Alla radio, comunque, parla gente anche più sboccata di me, e pur immersa in quest’acqua putrida, riesco a sentirla distintamente. Trogloditi che se ne approfittano del concetto di “diffusione” per rendere partecipe delle loro inutili imprese chi meno lo vuole. Ficcandoci in mezzo qualche concetto poco elegante, magari, lineamenti di critica cinematografica applicata al vuoto pneumatico. E poi, ecco qui, mi tocca sorbirmi pure i piagnucolosi sensibili alle offese, gente che si spreme dentro i fazzoletti mentre fa benzina. “Said” l’ho visto anch’io, sapete, quando ancora non avevano deciso di farmi fare un bagno supplementare, ed effettivamente è poca roba: come se bastassero il recitar dirigendo, due negri e quattro musi gialli a fare Quentin Di Leo. Sbruffoncello, il registucolo che si sta ancora sciogliendo di fronte ai fanali del suo suv. Quella chitarra acustica, intanto, procede, e disegna i plasma della città, ora, così lontana: il monologo di un insonne con un lampione e i suoi barbiturici. Un quadro onirico e, per certi versi, idilliaco. Irreale, in una tale notte di violenza, con punture di acido ed implacabili colpi in testa (quella bacchetta, Gesù, come la grandine sul tergicristallo del coglione). Avverto il sentore di una lotta senza esclusione di colpi in arrivo. La fremente attesa di una pioggia di sangue… magari dal Sol Levante: una stasi che pizzica come le corde di un violino. Per arrivare a possedermi fareste di tutto, sebbene sappiate benissimo che non ho due gambe, un buco e quattro peli attorno. Lo sguardo famelico di chi si prende Blue e il suo gatto morto, con la sensualità rabberciata di chi fuma duecento sigarette a notte nei night, respirando librerie psichedeliche, languidi slide su sei corde e melodismi in loop, è lo stesso di chi si spara una pera o tira una striscia. Lo stesso di chi concentra risse in cinquantasei secondi (con groove, però, o l’hardcore va a morire), salvo poi scappare se arrivano gli sbirri… come se i colpi degli sbirri potessero farvi – e farvi – qualcosa.

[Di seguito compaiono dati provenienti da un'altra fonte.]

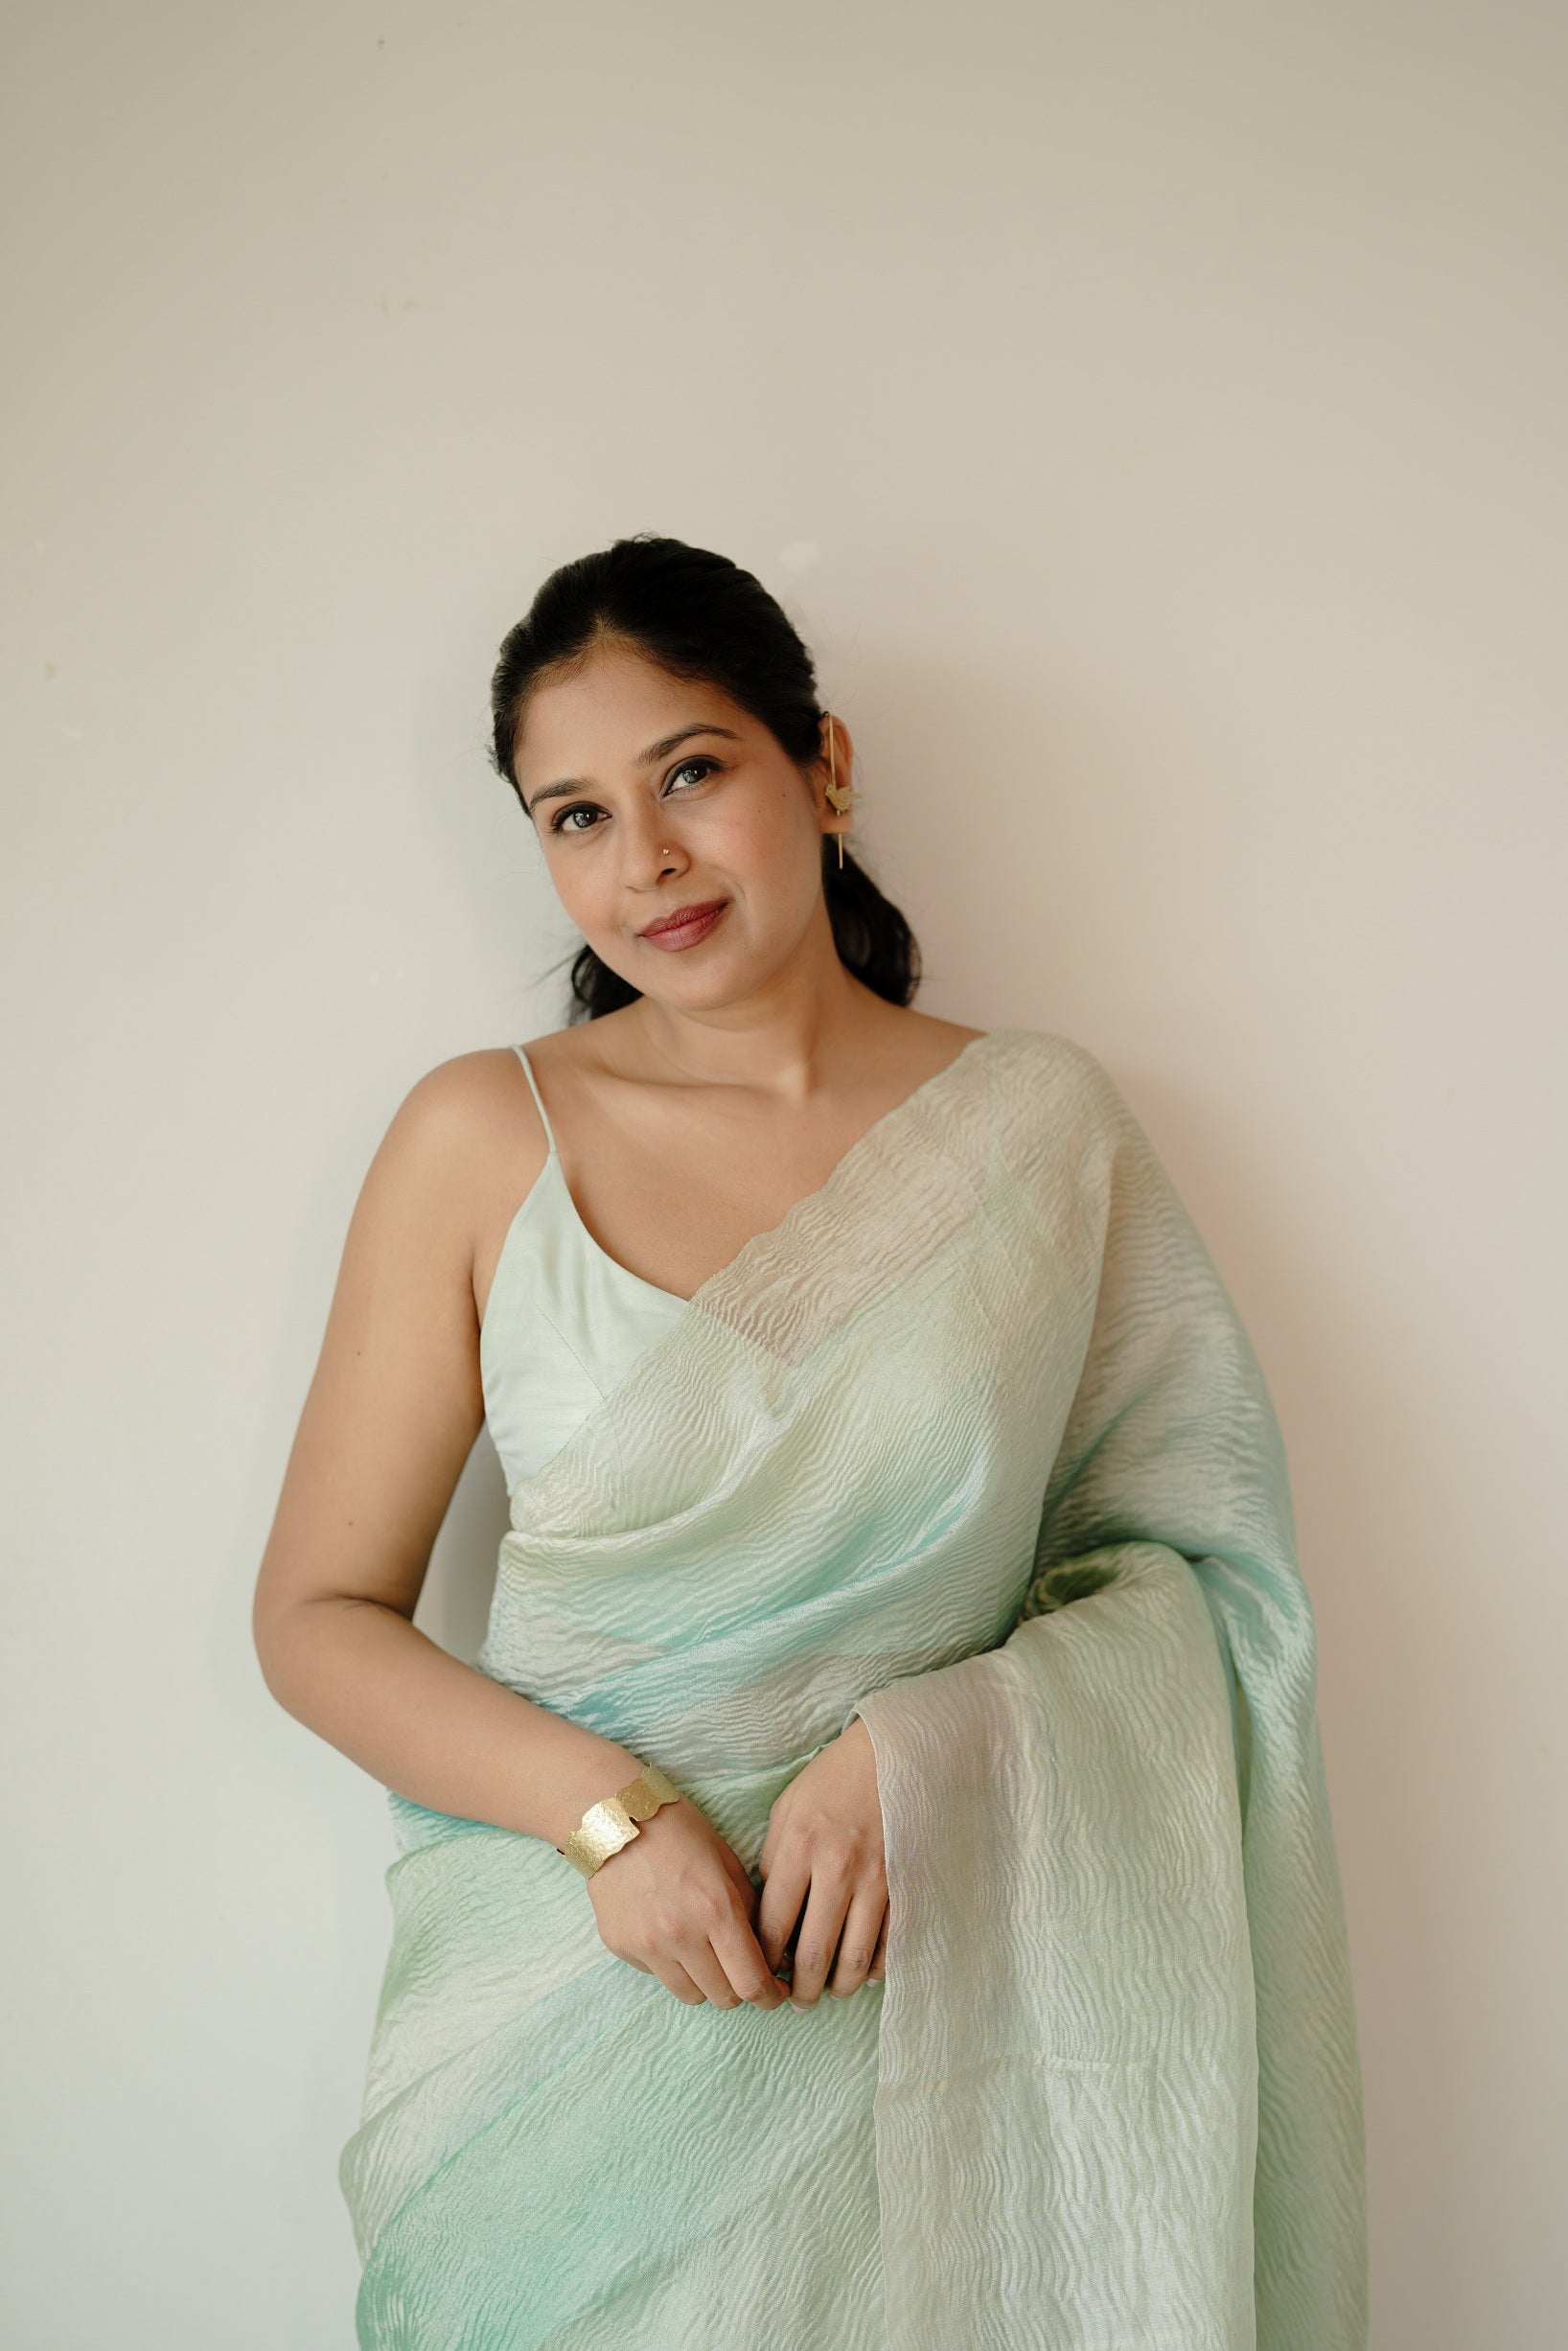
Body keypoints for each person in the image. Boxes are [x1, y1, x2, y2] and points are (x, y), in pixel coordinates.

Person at [253, 534, 1367, 2350]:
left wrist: (921, 1751)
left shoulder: (1036, 1132)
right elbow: (316, 1612)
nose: (647, 861)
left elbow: (1194, 1574)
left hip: (942, 2004)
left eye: (691, 771)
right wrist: (608, 1822)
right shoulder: (479, 1136)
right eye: (577, 815)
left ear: (821, 764)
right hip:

Tu con gli sbirri non ci vai d’accordo, lo so, e ancora una volta registro un punto in comune con te. Certo quando ti vedo dare la testa a quei ragazzoni tutto muscoli e rime, gente che non porterebbe mai la camicia nei pantaloni, mi fai arrapare ancora di più, perché un dissing puntando una calibro 35 arrapa assai, arrapa di nuovo, come un remix di un pezzo che ascoltavo da adolescente, quando l’odore dei maschi cominciava ad essermi familiare. Don Vito non mi è mai piaciuto, l’ho sempre considerato una persona sgradevole, un essere spregevole, oltre che un capo ridicolo, come dite voi, uno “uappo di caltone”, niente, non ce la faccio proprio a dirlo, ma mi avete capito. Fai ridere, ti fai ascoltare, ma sei fuori luogo in questa storia dove terrore, tristezza e erotismo sono le cose che ti aspetti di sentire, e che in questa storia hanno sempre funzionato. Non mi aspettavo però che anche Kassim mi deludesse, e quando ho udito quello sparo provenire dal bagno, sebbene filtrato dalle mie grosse cuffie, ho capito che Said si meritava solo un finale degno della sua ingordigia. Lento, triste, delirante, portatore di giustizia e fratellanza, questa volta quella vera. Quella che tu, Kassim, hai barattato con la fame dei soldi e il potere e che un colpo di pistola dal grosso calibro ha benedetto, non fallendo il colpo, come del resto mai ha fatto nel corso della sua storia. Un’arma infallibile, almeno fino ad oggi.